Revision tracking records
>>

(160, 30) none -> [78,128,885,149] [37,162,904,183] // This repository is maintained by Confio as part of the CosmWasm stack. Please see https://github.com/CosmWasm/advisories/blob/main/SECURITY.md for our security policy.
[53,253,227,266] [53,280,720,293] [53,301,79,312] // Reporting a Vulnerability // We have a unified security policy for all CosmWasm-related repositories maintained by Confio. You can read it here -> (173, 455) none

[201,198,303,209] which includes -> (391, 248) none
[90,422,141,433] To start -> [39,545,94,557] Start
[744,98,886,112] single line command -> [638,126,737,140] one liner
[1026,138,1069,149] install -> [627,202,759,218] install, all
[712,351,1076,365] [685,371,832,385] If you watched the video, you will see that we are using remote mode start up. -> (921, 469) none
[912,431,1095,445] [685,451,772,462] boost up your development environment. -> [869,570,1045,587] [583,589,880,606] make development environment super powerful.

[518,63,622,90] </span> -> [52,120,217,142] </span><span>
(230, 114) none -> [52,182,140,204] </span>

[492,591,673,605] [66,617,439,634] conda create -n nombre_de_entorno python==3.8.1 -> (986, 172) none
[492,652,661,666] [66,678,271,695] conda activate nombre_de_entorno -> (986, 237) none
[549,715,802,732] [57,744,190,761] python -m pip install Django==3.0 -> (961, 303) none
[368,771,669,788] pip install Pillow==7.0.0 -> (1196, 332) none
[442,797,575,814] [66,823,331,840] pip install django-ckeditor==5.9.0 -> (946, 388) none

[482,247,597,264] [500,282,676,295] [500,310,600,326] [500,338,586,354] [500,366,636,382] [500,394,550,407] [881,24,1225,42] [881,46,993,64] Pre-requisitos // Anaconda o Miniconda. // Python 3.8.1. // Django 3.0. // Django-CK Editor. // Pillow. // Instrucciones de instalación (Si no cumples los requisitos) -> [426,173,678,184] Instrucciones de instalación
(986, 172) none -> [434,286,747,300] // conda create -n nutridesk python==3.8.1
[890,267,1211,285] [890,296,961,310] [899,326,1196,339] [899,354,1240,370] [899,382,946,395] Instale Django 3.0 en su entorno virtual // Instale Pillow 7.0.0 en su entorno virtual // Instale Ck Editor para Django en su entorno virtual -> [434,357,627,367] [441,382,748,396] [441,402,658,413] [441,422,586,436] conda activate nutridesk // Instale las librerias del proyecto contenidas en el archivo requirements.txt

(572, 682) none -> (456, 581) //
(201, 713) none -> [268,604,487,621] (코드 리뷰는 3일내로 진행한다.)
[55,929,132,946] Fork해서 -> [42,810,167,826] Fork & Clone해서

<<

## What is needed
Exactly the lines from the one containing "[53,253,227,266] [53,280,720,293] [53,301,79,312]" through the end of the records above should be returned, with both ends kept.

## Output for this exercise
[53,253,227,266] [53,280,720,293] [53,301,79,312] // Reporting a Vulnerability // We have a unified security policy for all CosmWasm-related repositories maintained by Confio. You can read it here -> (173, 455) none

[201,198,303,209] which includes -> (391, 248) none
[90,422,141,433] To start -> [39,545,94,557] Start
[744,98,886,112] single line command -> [638,126,737,140] one liner
[1026,138,1069,149] install -> [627,202,759,218] install, all
[712,351,1076,365] [685,371,832,385] If you watched the video, you will see that we are using remote mode start up. -> (921, 469) none
[912,431,1095,445] [685,451,772,462] boost up your development environment. -> [869,570,1045,587] [583,589,880,606] make development environment super powerful.

[518,63,622,90] </span> -> [52,120,217,142] </span><span>
(230, 114) none -> [52,182,140,204] </span>

[492,591,673,605] [66,617,439,634] conda create -n nombre_de_entorno python==3.8.1 -> (986, 172) none
[492,652,661,666] [66,678,271,695] conda activate nombre_de_entorno -> (986, 237) none
[549,715,802,732] [57,744,190,761] python -m pip install Django==3.0 -> (961, 303) none
[368,771,669,788] pip install Pillow==7.0.0 -> (1196, 332) none
[442,797,575,814] [66,823,331,840] pip install django-ckeditor==5.9.0 -> (946, 388) none

[482,247,597,264] [500,282,676,295] [500,310,600,326] [500,338,586,354] [500,366,636,382] [500,394,550,407] [881,24,1225,42] [881,46,993,64] Pre-requisitos // Anaconda o Miniconda. // Python 3.8.1. // Django 3.0. // Django-CK Editor. // Pillow. // Instrucciones de instalación (Si no cumples los requisitos) -> [426,173,678,184] Instrucciones de instalación
(986, 172) none -> [434,286,747,300] // conda create -n nutridesk python==3.8.1
[890,267,1211,285] [890,296,961,310] [899,326,1196,339] [899,354,1240,370] [899,382,946,395] Instale Django 3.0 en su entorno virtual // Instale Pillow 7.0.0 en su entorno virtual // Instale Ck Editor para Django en su entorno virtual -> [434,357,627,367] [441,382,748,396] [441,402,658,413] [441,422,586,436] conda activate nutridesk // Instale las librerias del proyecto contenidas en el archivo requirements.txt

(572, 682) none -> (456, 581) //
(201, 713) none -> [268,604,487,621] (코드 리뷰는 3일내로 진행한다.)
[55,929,132,946] Fork해서 -> [42,810,167,826] Fork & Clone해서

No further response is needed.